L’Université internationale de Libreville Berthe et Jean a accueilli ce mardi la cérémonie d’ouverture du Forum régional sur l’enseignement supérieur en Afrique centrale. Organisé par l’UNESCO, en partenariat avec le Gouvernement gabonais et la Commission économique des États de l’Afrique centrale (CEEAC), cet événement majeur se tient du 4 au 7 novembre 2025 sous le thème : « Accélérer la transformation de l’enseignement supérieur en Afrique centrale à travers les données probantes, l’équité en Stem, la mobilité académique, la digitalisation et l’intelligence artificielle ».
Avec un taux de scolarisation dans l’enseignement supérieur limité à 8,3 %, des investissements en recherche inférieurs à 1 % du Pib, et une sous-représentation des femmes dans les filières scientifiques, l’Afrique centrale est confrontée à des défis éducatifs majeurs. Ce forum vise à impulser une dynamique régionale pour repenser les politiques publiques et renforcer les capacités des institutions d’enseignement supérieur.
La cérémonie d’ouverture a réuni un panel d’experts, de décideurs politiques et de partenaires au développement. Le Recteur de l’Université internationale de Libreville, Pr Jacques François Mavoungou, a souligné l’urgence d’une transition numérique inclusive :

« Ce forum s’inscrit dans un moment crucial pour nos universités. L’Afrique centrale est appelée à intégrer la révolution numérique. Nous devons renforcer notre coopération et faire de l’intelligence artificielle une opportunité plutôt qu’un facteur d’échec. »

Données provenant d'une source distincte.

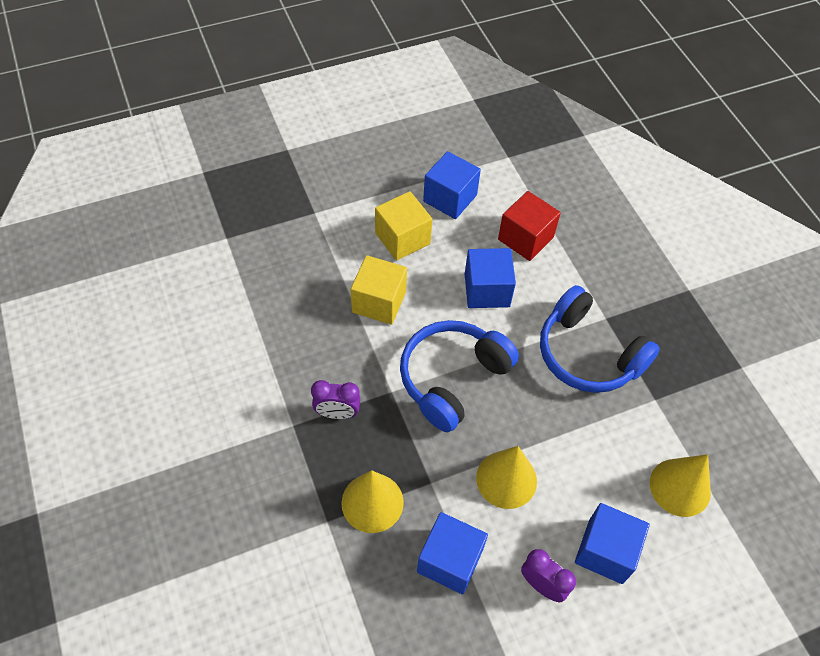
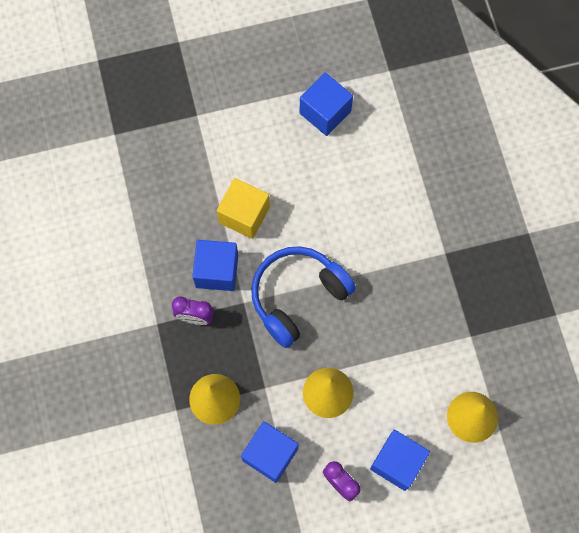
camera: 10 degrees right, 15 degrees up
yellow cube [375,191,432,261] -> none
blue cube [465,248,516,308] -> blue cube moved to [192,240,238,291]
red cube [498,191,561,261] -> none
blue headphones [540,285,660,393] -> none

Prenant la parole au nom de l’UNESCO, M. Hilaire Mputu, Directeur par intérim du Bureau régional pour l’Afrique centrale, a insisté sur la nécessité d’une approche collaborative :
« L’UNESCO est convaincue qu’aucun pays ne peut transformer seul son système d’enseignement supérieur. La coopération régionale, la mutualisation des ressources et la reconnaissance mutuelle des qualifications à travers notamment la convention mondiale et la convention révisée d’Addis sont des clés pour bâtir un espace africain de l’enseignement supérieur véritablement intégré. Au terme de ce forum, nous espérons voir émerger une feuille de route régionale ambitieuse, inclusive et réaliste un cadre commun qui orientera les politiques et les investissements pour faire de l’enseignement supérieur un moteur de développement durable, d’innovation et de cohésion régionale. »
Puis se fut au tour du ministre gabonais de l’Enseignement supérieur et de la recherche scientifique, M. Simplice Désiré Mamboula, de lancé l’ouverture des travaux :
« Je déclare ouvert le 4ème Forum régional sur l’enseignement supérieur en Afrique centrale. Je vous remercie. »
Durant les quatre jours du forum, les participants hauts responsables ministériels, représentants de la CEEAC, experts des Chaires UNESCO et partenaires techniques aborderont des thématiques clés :
Renforcement des capacités en recherche, innovation et entrepreneuriat
Assurance qualité et reconnaissance des qualifications
Mobilité académique et coopération régionale
Collecte et analyse de données probantes pour la planification éducative
Promotion de l’équité femmes-hommes dans les carrières scientifiques
Intégration de la digitalisation et de l’intelligence artificielle dans les systèmes éducatifs
À l’issue des travaux, les participants adopteront une feuille de route régionale pour accélérer la transformation du secteur, accompagnée d’un plaidoyer renforcé pour la ratification de la Convention d’Addis-Abeba sur la reconnaissance des diplômes, certificats, titres et grades dans l’enseignement supérieur. Une étape décisive vers un espace académique africain plus cohérent, équitable et tourné vers l’avenir.